I’m a long time reader of anything that goes out of Scott Adams’ hands: Dilbert comics, books, non-Dilbert books, his blog. He is smart, funny, and writes/speaks his mind in a way that makes you think about the world in a different way. And he’s getting even better because of having a lot of FYM as he describes it. And this book is a great example of that kind of that.

In “How to Fail at Almost Everything and Still Win Big”, Scott tells his tale of how regardless of many failures he had in life, he managed to succeed. No, not just succeed. Succeed Bigly 😀. The proposed theory is that success in life is a mix of talent, effort, and luck. One can say that the only one that we control is effort, but that is not how he (and I) see things. If you lack talent but you work really, REALLY hard, you can get to be good at most things. Not the best, but really good. And for luck, it can be managed: “I pursued a conscious strategy of managing my opportunities in a way that would make it easier for luck to find me.”

As usual, I summarize by experience of this book with some quotes that I captured from it. Some are just funny and present the writing style, and some are deep and make you think:

  • “My mother, in the style of the times, told me I could do anything I set my sights on. She said I could be the president, an astronaut, or the next Charles Schulz. I believed her because at that point in my life I hadn’t yet noticed the pattern of her deceptions. Her lies included Santa Claus, the Tooth Fairy, the Easter Bunny, and something about a whale eating a guy named Jonah.”

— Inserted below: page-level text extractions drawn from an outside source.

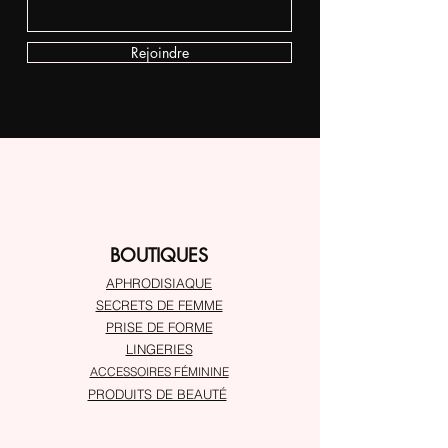
Rejoindre
BOUTIQUES
APHRODISIAQUE
SECRETS DE FEMME
PRISE DE FORME
LINGERIES
ACCESSOIRES FÉMININE
PRODUITS DE BEAUTÉ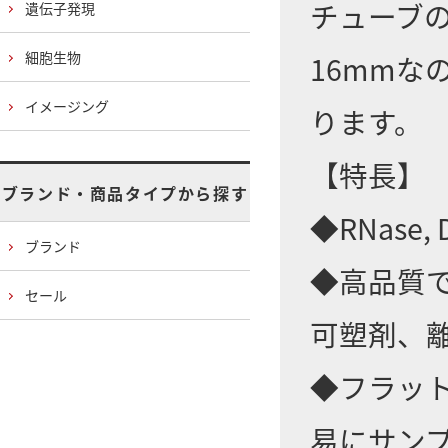
チューブの
遺伝子発現
細胞生物
16mm
イメージング
ります。
【特長】
ブランド・商品タイプから探す
◆RNase, D
ブランド
◆高品質
セール
可塑剤、
◆フラッ
易にサン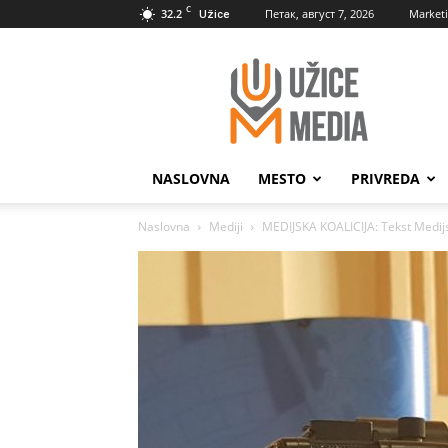
C
32.2
Петак, август 7, 2026
Market
Užice
UžiceMedia
NASLOVNA
MESTO
PRIVREDA
Naslovna
Mediji
MEDIJSKA KOALICIJA: Tekst Medijsk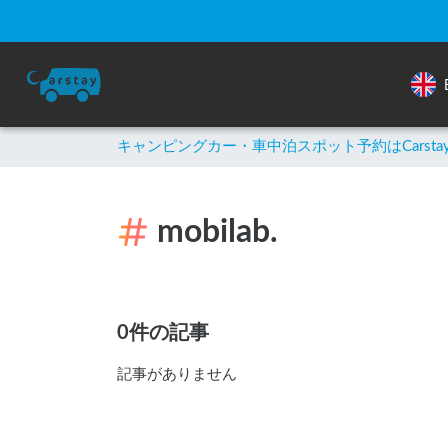
キャンピングカー・車中泊スポット予約はCarsta
mobilab.
0件の記事
記事がありません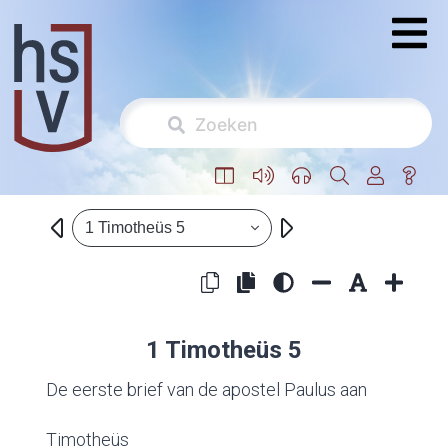
1 Timotheüs 5
1 Timotheüs 5
De eerste brief van de apostel Paulus aan
Timotheüs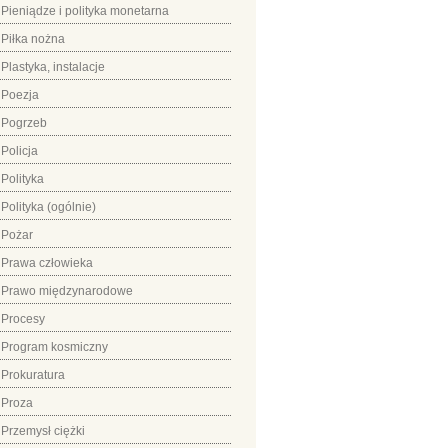
Pieniądze i polityka monetarna
Piłka nożna
Plastyka, instalacje
Poezja
Pogrzeb
Policja
Polityka
Polityka (ogólnie)
Pożar
Prawa człowieka
Prawo międzynarodowe
Procesy
Program kosmiczny
Prokuratura
Proza
Przemysł ciężki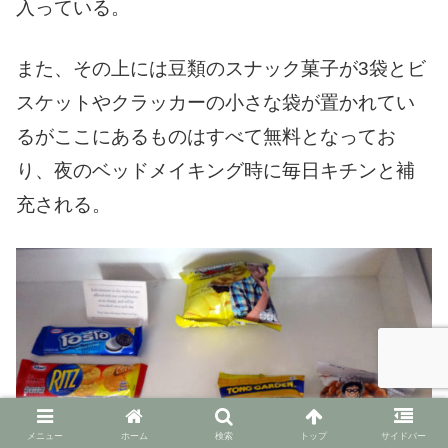
入っている。
また、その上には豆類のスナック菓子が3袋とビ
スケットやクラッカーの小さな袋が置かれてい
るがここにあるものはすべて無料となってお
り、夜のベッドメイキング時に毎日キチンと補
充される。
メニュー
ホーム
検索
トップ
サイドバー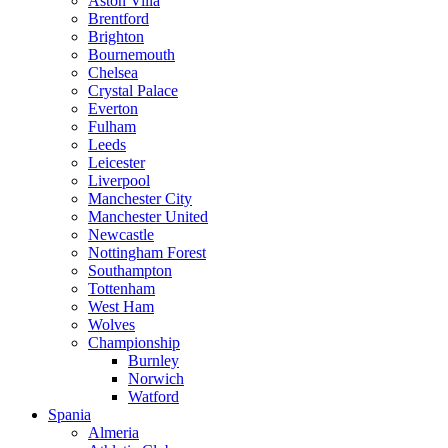
Aston Villa
Brentford
Brighton
Bournemouth
Chelsea
Crystal Palace
Everton
Fulham
Leeds
Leicester
Liverpool
Manchester City
Manchester United
Newcastle
Nottingham Forest
Southampton
Tottenham
West Ham
Wolves
Championship
Burnley
Norwich
Watford
Spania
Almeria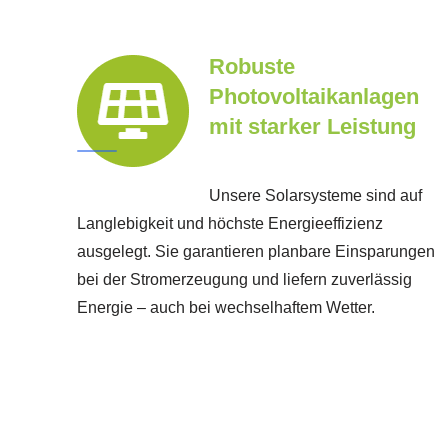
Robuste
Photovoltaikanlagen
mit starker Leistung
Unsere Solarsysteme sind auf
Langlebigkeit und höchste Energieeffizienz
ausgelegt. Sie garantieren planbare Einsparungen
bei der Stromerzeugung und liefern zuverlässig
Energie – auch bei wechselhaftem Wetter.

  • “The problem is that our obsession with generosity causes people to think in the short term. We skip exercise to spend an extra hour helping at home. We buy fast food to save time to help a coworker with a problem. At every turn, we cheat our own future to appear generous today.”
  • “You can’t directly control luck, but you can move from a game with low odds of success to a game with better odds. That seems like an obvious strategy and you probably think you already do it. The hard part is figuring out the odds of any given game, and that’s harder than it looks.”

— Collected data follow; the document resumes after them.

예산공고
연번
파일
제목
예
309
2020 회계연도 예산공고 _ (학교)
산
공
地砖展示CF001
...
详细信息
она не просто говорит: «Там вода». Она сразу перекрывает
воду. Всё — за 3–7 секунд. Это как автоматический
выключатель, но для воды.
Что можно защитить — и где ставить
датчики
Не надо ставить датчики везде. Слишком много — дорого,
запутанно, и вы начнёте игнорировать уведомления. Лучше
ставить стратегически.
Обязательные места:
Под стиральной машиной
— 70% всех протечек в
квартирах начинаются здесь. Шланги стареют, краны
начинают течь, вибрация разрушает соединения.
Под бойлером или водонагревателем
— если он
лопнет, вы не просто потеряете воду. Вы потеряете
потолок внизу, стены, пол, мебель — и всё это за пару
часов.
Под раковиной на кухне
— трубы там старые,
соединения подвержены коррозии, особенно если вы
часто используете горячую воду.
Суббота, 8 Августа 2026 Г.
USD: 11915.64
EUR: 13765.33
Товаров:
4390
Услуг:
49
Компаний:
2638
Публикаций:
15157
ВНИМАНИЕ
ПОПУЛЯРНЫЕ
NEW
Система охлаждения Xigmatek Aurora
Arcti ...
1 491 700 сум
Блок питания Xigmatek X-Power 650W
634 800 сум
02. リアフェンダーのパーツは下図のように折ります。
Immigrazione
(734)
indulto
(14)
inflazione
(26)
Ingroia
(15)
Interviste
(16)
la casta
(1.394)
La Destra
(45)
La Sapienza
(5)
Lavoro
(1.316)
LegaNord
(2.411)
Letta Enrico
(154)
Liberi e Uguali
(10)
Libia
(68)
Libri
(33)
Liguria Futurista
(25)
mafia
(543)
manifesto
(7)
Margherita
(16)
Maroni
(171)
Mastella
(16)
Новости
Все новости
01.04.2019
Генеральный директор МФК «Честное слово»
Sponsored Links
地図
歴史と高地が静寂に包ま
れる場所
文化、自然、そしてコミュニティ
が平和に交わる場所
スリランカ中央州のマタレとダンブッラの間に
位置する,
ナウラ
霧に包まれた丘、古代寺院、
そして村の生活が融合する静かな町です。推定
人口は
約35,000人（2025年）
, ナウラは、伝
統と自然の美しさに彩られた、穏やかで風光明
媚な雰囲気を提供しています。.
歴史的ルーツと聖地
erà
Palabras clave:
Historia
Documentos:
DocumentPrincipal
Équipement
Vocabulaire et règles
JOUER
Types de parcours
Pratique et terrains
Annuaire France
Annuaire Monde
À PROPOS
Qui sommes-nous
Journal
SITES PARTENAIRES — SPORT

  • “If your view of the world is that people use reason for their important decisions, you are setting yourself up for a life of frustration and confusion… Few things are as destructive and limiting as a worldview that assumes people are mostly rational.”
  • “knowledge of psychology is the purest form of that power. No matter what you’re doing or how well you’re doing it, you can benefit from a deeper understanding of how the mind interprets its world using only the clues that somehow find a way into your brain through the holes in your skull.”

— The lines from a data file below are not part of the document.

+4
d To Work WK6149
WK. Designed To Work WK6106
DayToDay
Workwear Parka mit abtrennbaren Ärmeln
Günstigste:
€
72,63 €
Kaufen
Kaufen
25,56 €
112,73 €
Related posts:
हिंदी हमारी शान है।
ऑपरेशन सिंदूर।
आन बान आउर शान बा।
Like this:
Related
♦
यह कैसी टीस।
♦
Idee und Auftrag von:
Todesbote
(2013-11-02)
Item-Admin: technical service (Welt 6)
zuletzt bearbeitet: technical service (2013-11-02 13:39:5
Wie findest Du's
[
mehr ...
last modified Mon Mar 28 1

  • “people become unhappy if they have too many options in life. The problem with options is that choosing any path can leave you plagued with self-doubt. You quite rationally think that one of the paths not chosen might have worked out better. That can eat at you.”
  • “understand that goals are for losers and systems are for winners. People who seem to have good luck are often the people who have a system that allows luck to find them.”

I’m sure I missed many others, but that’s life. Loved the book, and will probably re-read it on day. Buy it from your preferred book seller.